_What is being asked:_ Using the summer reading article, explain in one to three sentences why Jenny Bopp loves the Anne of Green Gables series.

_Article:_
Good Books Are Good Getaways
Summer is the best season to catch up – on sleep, vacation days, time with family and friends, and especially the pile of books collected over the last year. Whether you’re actually travelling or just have some down time at home, a good story has the ability to take you a thousand different places and times.
In the spirit of sharing great stories, we asked our teachers and staff for their favorite reads. Here’s what they shared, should you need inspiration for your next library visit or another book to add to the pile.
Anne of Green Gables by L.M. Montgomery
“I LOVE the Anne of Green Gables series. I’m reading those books again this summer, and I’m always reminded of how wholesome and well-written they are. Good stories, impactful life lessons, compelling characters, and moments that will make you weep both tears of sadness and tears of laughter.”
— Jenny Bopp, Advancement Services
Kitchens of the Great Midwest by J. Ryan Stradal
“The narrative uses food as a backdrop to weave together quirky characters, family relationships, and community. A quick read that leaves one thinking about strength of the human spirit.”
— Lisa Cromley, Middle School English teacher
The Boys in the Boat by Daniel J. Brown
Following on the heels of Unbroken, this is an account of the American rowing team at the 1936 Berlin Olympics. Brown draws from the journals and memories of the rowers, as well as the writings of the time to craft his book. What results is the fully-formed images of these athletes, as men and competitors, and of a world about to turn on its head for the second time in almost forty years.
“Page turner! Loved the story of all these young men and the adversity they had to overcome.”

_Given entries:_
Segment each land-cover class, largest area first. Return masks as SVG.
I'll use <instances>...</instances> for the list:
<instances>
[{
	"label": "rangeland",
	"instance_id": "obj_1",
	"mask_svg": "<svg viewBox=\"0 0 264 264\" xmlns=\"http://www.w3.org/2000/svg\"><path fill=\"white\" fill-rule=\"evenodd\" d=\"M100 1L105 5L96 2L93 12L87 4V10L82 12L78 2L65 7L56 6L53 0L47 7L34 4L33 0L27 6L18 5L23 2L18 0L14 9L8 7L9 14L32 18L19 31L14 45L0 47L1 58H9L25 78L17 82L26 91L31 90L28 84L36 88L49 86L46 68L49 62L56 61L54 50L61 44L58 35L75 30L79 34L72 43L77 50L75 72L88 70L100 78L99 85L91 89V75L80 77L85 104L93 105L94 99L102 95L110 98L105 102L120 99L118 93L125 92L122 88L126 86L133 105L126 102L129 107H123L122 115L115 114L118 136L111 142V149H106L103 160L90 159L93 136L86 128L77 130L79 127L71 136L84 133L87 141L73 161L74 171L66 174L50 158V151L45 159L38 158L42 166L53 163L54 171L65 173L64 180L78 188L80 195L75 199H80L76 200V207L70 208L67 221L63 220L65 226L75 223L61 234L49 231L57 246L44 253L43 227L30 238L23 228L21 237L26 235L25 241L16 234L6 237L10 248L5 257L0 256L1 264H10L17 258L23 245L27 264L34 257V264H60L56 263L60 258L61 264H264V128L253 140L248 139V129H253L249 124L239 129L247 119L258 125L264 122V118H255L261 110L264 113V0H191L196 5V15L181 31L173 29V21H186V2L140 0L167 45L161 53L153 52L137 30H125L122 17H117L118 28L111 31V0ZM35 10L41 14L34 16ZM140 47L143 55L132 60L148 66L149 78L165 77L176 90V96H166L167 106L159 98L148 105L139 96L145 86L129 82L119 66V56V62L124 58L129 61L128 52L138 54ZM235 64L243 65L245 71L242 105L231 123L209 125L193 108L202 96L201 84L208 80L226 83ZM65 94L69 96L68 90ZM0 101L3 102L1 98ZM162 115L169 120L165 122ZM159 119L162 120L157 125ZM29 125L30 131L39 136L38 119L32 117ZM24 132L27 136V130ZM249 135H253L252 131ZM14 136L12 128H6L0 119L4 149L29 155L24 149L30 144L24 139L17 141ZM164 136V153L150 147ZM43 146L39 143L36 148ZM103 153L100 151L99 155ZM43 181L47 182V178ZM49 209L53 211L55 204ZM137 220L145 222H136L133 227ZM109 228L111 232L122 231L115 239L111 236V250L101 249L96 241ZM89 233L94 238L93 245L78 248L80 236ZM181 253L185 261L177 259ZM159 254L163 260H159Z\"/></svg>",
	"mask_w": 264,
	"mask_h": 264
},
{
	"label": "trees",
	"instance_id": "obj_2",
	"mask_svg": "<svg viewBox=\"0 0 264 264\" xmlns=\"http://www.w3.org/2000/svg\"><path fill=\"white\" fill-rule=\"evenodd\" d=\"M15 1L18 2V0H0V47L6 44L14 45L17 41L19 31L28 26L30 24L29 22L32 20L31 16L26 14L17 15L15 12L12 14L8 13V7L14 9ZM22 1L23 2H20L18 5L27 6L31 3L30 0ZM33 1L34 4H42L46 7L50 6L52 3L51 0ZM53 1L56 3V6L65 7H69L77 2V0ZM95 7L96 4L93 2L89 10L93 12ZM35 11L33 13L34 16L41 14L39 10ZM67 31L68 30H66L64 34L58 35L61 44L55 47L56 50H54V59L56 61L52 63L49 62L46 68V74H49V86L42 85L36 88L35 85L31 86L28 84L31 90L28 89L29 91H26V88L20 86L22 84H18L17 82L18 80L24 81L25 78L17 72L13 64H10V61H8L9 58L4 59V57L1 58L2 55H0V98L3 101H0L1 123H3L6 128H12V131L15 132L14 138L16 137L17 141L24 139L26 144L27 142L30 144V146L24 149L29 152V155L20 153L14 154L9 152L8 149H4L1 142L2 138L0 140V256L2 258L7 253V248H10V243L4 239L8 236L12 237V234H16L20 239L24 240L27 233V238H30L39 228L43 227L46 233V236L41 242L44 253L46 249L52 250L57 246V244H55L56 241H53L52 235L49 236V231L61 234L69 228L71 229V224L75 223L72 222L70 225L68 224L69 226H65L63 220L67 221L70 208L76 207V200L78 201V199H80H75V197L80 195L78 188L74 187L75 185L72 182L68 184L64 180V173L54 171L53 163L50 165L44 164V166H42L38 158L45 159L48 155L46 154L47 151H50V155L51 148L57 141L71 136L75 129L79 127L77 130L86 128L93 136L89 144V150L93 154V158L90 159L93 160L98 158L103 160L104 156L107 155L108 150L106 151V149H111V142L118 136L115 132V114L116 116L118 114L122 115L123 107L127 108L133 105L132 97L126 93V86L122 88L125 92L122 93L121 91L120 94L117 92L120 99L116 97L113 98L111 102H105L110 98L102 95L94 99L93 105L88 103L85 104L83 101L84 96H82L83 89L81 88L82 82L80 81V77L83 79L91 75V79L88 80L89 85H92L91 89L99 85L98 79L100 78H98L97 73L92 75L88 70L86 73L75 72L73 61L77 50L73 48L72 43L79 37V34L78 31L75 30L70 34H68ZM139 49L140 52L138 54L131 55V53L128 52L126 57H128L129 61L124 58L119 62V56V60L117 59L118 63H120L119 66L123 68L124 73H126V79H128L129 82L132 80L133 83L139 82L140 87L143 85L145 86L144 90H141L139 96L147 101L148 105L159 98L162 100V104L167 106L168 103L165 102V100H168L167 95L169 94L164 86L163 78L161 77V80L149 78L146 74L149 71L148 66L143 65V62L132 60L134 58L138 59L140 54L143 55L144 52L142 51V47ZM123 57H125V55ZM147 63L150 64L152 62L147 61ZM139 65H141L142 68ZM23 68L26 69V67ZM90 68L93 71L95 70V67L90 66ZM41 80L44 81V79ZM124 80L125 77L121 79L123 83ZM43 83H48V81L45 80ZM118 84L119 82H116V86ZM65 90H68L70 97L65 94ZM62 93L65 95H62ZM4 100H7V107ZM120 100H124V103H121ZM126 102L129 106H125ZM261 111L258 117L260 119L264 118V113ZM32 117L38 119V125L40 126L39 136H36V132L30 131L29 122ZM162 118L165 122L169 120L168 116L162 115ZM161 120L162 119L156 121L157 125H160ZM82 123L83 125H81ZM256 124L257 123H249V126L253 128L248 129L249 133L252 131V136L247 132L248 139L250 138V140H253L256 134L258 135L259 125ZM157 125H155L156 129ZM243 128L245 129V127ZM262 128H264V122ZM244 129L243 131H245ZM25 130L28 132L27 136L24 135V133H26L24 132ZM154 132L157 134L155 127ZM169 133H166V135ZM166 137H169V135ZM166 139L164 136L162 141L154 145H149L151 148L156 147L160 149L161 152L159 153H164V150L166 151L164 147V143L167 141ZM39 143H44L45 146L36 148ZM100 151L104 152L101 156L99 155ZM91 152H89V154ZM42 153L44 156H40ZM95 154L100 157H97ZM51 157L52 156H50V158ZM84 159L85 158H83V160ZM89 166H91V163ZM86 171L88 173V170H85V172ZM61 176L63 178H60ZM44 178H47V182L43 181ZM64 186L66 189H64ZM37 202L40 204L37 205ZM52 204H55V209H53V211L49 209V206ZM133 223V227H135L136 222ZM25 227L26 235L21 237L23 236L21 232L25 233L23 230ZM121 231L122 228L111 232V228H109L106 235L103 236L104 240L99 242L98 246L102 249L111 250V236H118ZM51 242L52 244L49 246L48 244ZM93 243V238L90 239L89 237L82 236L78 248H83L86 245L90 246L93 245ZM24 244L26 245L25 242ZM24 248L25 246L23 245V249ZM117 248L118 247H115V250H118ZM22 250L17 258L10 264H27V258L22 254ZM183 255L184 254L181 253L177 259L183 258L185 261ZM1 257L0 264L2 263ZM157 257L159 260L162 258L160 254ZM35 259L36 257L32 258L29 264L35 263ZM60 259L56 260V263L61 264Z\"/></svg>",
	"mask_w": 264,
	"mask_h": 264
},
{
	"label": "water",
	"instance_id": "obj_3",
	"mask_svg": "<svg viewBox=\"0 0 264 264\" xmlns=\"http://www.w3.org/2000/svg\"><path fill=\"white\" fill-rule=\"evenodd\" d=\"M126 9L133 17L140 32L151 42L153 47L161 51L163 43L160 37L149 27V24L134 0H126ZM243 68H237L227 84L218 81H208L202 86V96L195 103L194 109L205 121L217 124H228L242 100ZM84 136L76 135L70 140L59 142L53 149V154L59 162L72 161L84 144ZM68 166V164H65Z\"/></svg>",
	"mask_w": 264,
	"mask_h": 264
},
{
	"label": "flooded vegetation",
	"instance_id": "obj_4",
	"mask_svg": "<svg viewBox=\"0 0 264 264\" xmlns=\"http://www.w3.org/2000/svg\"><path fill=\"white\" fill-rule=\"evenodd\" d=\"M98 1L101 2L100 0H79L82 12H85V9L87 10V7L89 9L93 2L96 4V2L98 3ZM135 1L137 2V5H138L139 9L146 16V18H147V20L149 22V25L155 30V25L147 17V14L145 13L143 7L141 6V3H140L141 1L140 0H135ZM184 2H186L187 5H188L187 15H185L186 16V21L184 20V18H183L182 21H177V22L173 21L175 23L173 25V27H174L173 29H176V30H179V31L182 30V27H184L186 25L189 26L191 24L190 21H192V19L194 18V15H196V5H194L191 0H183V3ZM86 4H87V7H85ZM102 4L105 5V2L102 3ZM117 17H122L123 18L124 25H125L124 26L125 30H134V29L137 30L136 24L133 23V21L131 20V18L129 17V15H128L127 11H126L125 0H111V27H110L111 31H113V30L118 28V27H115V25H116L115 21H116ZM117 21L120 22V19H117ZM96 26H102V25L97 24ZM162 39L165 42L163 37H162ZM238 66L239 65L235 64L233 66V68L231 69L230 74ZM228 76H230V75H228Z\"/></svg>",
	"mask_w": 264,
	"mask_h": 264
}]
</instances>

_Answer to the problem:_ She loves the series because the books are wholesome and well written. They offer good stories, impactful life lessons and compelling characters, along with moments that bring both tears of sadness and tears of laughter.